* _Data shown_:

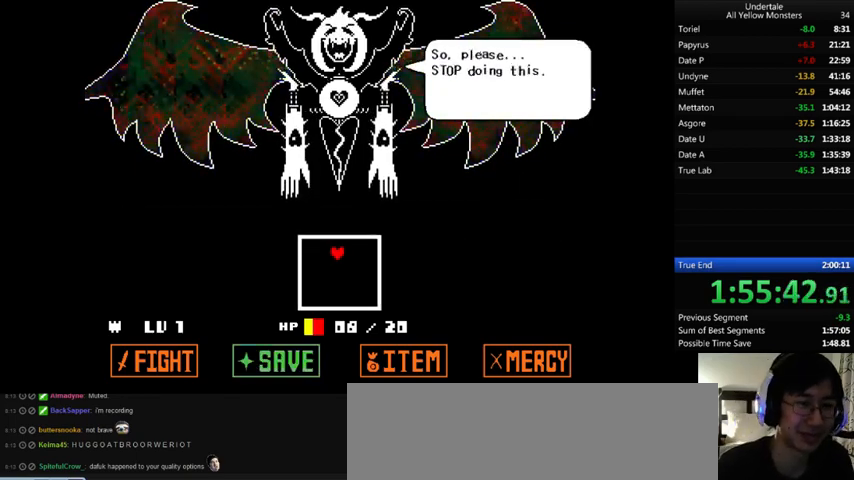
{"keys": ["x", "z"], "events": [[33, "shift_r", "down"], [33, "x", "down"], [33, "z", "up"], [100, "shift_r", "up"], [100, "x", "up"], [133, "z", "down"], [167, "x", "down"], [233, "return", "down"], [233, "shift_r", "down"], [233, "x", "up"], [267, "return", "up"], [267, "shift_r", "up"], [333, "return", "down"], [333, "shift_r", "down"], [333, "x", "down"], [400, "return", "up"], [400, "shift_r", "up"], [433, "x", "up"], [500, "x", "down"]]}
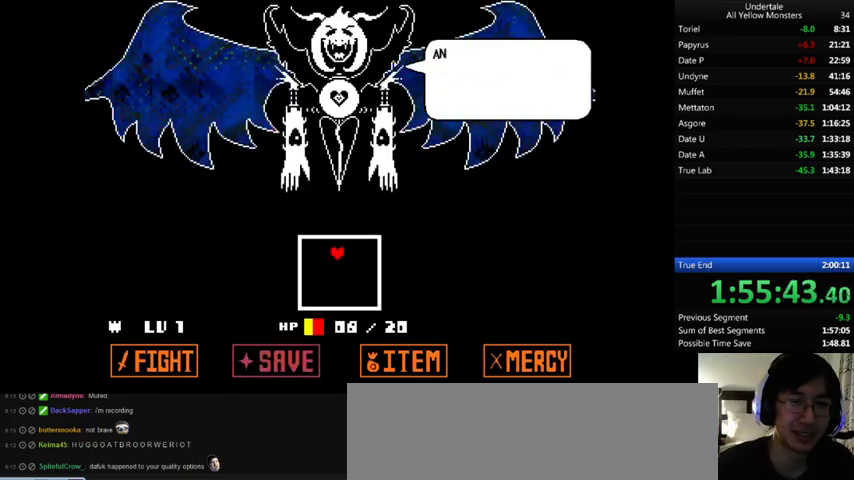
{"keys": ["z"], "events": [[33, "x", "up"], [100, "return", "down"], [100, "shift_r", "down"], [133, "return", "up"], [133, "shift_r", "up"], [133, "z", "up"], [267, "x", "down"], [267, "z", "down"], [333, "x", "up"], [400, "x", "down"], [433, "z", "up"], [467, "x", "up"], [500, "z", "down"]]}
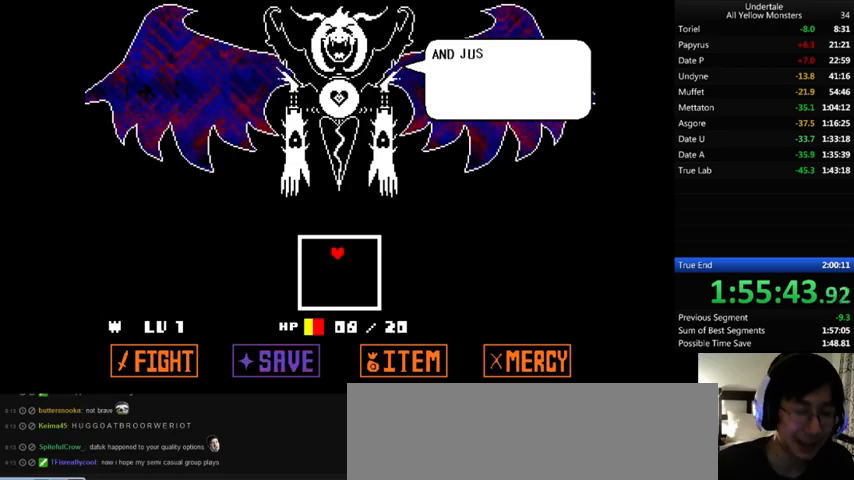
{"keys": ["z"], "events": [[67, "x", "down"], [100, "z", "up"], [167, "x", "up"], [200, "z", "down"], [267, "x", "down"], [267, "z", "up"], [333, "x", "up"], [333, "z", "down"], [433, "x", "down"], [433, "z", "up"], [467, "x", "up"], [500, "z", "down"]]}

* _Action item_:
Every line of the material is to be quoted exactly, with no pictures carried over.

* _Result for this exercise_:
{"keys": ["x", "z"], "events": [[33, "shift_r", "down"], [33, "x", "down"], [33, "z", "up"], [100, "shift_r", "up"], [100, "x", "up"], [133, "z", "down"], [167, "x", "down"], [233, "return", "down"], [233, "shift_r", "down"], [233, "x", "up"], [267, "return", "up"], [267, "shift_r", "up"], [333, "return", "down"], [333, "shift_r", "down"], [333, "x", "down"], [400, "return", "up"], [400, "shift_r", "up"], [433, "x", "up"], [500, "x", "down"]]}
{"keys": ["z"], "events": [[33, "x", "up"], [100, "return", "down"], [100, "shift_r", "down"], [133, "return", "up"], [133, "shift_r", "up"], [133, "z", "up"], [267, "x", "down"], [267, "z", "down"], [333, "x", "up"], [400, "x", "down"], [433, "z", "up"], [467, "x", "up"], [500, "z", "down"]]}
{"keys": ["z"], "events": [[67, "x", "down"], [100, "z", "up"], [167, "x", "up"], [200, "z", "down"], [267, "x", "down"], [267, "z", "up"], [333, "x", "up"], [333, "z", "down"], [433, "x", "down"], [433, "z", "up"], [467, "x", "up"], [500, "z", "down"]]}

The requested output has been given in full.